Let’s first consider the case of user-invoked operations. In practical terms,
the managed requirement is meaningless – the user is free to peer-abort  the
association whenever (or to *not* peer-abort if a return is not received
within a certain amount of time).

The only way that this timeout is enforceable is when it applies to a
provider-invoked confirmed operation.

For FCLTU and FSP, there are no provider-invoked confirmed operations. In the
state tables (which are specified to be for “provider behavior”), the
‘return-timeout-period-timer <n> expired’ event (row 9 in FCLTU, row 11 in
FSP) is impossible and should be removed from those states tables, and
return-timeout-period should be removed as a managed parameter.
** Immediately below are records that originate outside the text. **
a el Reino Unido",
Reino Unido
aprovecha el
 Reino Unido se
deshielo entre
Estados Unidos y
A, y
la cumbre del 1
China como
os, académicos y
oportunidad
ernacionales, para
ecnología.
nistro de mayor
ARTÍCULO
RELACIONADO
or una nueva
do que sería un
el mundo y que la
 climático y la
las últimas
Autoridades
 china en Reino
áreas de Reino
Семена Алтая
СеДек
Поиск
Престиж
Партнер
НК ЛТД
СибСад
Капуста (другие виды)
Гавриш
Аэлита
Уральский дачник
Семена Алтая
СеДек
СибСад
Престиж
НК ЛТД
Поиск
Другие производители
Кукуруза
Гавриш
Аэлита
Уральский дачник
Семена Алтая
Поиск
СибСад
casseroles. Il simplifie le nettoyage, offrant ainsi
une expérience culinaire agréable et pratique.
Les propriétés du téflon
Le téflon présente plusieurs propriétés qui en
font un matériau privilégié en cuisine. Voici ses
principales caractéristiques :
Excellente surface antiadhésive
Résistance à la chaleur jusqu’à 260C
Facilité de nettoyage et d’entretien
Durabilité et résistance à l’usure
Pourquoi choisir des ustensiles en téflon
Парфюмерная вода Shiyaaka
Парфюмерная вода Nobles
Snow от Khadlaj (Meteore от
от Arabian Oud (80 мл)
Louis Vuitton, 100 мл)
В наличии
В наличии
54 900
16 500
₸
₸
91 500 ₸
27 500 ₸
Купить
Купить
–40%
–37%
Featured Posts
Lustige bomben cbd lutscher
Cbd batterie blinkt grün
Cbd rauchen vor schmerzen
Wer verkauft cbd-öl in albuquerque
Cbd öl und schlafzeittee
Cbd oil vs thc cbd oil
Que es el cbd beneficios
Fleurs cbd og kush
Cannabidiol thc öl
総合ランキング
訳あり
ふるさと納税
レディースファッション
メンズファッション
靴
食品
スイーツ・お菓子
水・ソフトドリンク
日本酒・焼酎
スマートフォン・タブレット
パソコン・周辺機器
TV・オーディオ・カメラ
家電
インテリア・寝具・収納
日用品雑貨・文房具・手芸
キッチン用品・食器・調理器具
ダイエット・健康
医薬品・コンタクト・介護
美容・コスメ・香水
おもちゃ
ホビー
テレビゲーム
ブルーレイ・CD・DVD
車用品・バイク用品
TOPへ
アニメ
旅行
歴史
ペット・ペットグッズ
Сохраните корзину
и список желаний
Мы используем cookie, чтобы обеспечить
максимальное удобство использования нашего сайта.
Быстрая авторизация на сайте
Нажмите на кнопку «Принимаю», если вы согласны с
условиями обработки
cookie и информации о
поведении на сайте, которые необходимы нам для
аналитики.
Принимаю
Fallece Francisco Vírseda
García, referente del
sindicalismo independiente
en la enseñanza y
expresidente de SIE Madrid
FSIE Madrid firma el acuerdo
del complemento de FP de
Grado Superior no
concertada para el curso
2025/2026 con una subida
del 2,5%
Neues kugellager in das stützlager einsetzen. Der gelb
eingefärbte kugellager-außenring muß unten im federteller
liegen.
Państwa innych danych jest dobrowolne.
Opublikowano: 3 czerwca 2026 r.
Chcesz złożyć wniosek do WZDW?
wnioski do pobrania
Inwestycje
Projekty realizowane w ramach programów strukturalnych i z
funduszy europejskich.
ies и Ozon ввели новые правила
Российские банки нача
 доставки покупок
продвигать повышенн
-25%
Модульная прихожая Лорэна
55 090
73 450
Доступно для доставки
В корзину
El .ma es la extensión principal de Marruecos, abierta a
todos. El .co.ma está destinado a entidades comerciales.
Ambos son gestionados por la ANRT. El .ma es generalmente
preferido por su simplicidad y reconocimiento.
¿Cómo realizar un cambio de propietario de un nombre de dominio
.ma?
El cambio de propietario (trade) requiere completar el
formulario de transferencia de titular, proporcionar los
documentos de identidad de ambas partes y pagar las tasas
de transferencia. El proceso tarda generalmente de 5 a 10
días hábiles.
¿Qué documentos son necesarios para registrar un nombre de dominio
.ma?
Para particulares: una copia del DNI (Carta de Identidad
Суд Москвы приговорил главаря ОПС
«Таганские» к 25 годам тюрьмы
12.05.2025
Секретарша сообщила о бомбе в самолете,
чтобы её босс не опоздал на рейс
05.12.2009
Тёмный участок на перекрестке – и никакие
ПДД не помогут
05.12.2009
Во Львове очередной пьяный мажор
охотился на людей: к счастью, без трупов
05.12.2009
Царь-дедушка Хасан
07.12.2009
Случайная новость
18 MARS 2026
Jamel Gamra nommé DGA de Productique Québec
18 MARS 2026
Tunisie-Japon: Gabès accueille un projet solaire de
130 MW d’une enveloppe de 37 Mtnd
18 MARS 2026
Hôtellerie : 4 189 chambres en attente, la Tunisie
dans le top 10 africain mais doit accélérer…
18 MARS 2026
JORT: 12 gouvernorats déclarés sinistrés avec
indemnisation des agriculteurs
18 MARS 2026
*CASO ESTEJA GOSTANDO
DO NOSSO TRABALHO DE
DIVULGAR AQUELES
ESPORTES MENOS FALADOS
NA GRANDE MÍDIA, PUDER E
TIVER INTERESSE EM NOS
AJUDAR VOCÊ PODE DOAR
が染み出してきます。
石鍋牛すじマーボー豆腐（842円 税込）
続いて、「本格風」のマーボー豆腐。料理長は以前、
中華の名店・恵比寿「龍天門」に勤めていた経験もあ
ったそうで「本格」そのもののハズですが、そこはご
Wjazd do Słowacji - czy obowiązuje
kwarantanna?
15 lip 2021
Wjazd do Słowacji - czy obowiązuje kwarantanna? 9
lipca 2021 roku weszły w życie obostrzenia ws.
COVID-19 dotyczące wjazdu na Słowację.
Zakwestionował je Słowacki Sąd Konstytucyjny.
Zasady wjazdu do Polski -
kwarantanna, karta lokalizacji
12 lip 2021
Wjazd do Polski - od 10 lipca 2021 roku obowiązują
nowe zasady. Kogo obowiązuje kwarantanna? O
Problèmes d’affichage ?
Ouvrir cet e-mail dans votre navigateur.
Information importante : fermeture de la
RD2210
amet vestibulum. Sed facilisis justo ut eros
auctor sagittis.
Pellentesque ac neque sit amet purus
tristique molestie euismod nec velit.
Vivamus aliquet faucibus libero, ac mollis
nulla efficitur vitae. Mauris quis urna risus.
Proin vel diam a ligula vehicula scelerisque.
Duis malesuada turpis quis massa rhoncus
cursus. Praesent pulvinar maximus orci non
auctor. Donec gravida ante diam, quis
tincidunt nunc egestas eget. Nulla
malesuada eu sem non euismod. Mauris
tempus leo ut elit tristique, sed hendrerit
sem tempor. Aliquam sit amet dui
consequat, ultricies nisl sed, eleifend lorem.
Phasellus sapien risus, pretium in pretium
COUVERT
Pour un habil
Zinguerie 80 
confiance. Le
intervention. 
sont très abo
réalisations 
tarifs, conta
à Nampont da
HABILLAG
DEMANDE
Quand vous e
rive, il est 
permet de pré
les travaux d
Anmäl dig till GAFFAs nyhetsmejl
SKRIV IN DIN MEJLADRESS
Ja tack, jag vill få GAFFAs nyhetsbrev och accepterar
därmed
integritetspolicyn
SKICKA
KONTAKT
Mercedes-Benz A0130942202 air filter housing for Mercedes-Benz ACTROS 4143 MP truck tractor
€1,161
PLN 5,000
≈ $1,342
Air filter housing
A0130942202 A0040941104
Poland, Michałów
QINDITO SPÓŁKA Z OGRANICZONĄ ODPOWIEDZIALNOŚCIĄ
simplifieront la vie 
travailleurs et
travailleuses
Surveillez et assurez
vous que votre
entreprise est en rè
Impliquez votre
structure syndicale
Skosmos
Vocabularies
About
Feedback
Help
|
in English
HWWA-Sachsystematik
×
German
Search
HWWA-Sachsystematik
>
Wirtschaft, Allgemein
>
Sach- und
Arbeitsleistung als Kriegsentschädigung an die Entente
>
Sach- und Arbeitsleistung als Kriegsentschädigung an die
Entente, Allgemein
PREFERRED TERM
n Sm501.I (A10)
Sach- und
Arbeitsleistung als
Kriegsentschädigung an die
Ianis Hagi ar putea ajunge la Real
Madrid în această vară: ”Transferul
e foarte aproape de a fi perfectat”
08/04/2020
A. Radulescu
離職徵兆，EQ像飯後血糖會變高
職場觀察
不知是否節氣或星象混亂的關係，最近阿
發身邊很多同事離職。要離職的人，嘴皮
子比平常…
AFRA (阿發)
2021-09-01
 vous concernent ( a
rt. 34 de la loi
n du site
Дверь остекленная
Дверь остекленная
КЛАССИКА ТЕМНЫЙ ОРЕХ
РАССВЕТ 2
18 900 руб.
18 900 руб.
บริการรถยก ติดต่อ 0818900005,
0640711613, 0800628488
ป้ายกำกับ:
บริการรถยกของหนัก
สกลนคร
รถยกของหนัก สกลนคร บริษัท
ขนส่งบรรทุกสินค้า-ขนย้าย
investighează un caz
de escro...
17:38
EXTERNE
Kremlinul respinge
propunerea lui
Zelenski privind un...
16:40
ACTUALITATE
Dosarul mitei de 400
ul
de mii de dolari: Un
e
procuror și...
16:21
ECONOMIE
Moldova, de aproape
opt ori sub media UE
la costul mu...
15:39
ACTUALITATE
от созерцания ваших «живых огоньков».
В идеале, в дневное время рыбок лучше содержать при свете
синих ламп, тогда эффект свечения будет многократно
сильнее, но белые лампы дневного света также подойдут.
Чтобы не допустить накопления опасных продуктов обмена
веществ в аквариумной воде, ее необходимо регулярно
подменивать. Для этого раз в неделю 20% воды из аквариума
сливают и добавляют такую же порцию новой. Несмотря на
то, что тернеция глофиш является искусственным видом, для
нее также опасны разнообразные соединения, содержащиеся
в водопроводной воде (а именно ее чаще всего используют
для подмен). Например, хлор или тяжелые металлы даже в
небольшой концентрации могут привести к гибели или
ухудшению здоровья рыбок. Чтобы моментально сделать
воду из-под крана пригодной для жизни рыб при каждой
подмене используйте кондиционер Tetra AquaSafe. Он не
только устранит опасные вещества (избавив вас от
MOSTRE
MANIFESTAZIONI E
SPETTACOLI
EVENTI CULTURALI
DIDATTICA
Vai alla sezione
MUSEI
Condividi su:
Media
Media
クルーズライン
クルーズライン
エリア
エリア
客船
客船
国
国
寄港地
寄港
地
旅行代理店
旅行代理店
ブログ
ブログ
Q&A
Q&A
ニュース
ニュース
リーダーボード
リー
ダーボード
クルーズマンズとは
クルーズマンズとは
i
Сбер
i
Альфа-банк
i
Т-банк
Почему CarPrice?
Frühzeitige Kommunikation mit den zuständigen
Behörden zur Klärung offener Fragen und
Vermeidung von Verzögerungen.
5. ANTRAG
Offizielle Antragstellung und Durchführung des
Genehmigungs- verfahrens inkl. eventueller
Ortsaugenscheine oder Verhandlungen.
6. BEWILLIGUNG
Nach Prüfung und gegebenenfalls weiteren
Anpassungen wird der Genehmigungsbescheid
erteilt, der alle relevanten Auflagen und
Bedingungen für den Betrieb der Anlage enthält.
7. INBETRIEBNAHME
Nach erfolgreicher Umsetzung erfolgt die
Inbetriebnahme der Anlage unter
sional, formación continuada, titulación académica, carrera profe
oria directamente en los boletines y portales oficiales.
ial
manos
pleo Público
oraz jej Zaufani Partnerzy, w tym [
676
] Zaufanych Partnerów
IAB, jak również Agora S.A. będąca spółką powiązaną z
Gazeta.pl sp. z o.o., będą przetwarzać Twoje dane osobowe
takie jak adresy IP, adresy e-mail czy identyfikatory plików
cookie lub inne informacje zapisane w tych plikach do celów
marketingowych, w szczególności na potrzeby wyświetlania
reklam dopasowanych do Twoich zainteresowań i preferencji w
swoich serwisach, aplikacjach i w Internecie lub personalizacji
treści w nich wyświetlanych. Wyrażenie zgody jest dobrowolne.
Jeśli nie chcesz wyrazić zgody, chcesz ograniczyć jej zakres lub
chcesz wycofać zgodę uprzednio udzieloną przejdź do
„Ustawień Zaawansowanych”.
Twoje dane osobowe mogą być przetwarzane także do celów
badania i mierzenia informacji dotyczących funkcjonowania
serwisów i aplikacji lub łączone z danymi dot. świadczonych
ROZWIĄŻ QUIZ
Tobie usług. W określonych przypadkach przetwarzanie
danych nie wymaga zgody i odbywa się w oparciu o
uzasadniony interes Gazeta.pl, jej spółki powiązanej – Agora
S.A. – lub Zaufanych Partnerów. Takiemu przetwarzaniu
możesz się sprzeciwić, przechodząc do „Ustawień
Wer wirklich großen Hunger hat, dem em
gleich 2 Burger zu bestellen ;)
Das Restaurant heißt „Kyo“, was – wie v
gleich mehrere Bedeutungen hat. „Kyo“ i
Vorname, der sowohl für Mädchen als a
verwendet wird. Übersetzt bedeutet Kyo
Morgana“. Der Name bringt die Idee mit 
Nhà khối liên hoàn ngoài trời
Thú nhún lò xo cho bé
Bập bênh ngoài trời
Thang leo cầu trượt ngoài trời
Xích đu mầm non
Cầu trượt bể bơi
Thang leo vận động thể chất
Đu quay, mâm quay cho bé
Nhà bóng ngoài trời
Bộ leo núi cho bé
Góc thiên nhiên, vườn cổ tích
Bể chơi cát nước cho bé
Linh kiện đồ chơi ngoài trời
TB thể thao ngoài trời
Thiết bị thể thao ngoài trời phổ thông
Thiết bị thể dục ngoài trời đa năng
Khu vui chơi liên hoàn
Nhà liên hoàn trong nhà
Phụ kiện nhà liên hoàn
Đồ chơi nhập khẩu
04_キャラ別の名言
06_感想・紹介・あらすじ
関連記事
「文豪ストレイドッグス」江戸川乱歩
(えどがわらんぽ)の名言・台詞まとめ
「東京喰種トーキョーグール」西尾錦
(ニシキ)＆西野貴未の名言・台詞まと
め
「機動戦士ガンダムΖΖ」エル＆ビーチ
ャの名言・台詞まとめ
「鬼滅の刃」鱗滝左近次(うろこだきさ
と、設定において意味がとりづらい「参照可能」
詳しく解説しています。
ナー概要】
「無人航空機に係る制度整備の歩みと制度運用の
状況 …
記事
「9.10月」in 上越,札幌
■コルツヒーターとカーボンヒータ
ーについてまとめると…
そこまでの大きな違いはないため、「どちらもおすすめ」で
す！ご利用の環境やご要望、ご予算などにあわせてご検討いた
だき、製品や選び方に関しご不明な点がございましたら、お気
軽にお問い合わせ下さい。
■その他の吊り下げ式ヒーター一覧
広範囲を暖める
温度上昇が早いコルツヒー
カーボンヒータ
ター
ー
RAF, RCF, and ROCF theoretically can have a provider-initiated BIND, and the
state tables do reflect that possibility. However, as you know, the SLE API
does not support provider-initiated binding, nor are there any known
implementations (API-based or otherwise) that support it. For SGSS in
particular, they are following the trend and supporting only user-initiated
binding. So practically speaking,  rows 1-5 of the state tables for RAF, RCF,
and ROCF are never triggered.

Am I missing something that justifies keeping this timeout for FCLTU and FSP,
and for user-initiated RCF, RAF, and ROCF service instances? Since
return-timeout-period is retrievable via the GET-PARAMETER operations, values
for these parameters are presumably being stored by the existing
implementations of SLE transfer services. Does the provider implementation do
anything with those values other than echo them back to user when requested
via GET-PARAMETER?
Finally, for all of the SLE services, the NOTE in section 3.3.1.3 uses the
phrase “’missing return’ timeout and section 4.1.3 uses the phrase “’missing
return’ event”. The single quotes around ‘missing return’ implies a formally
defined event, but there are no events so named.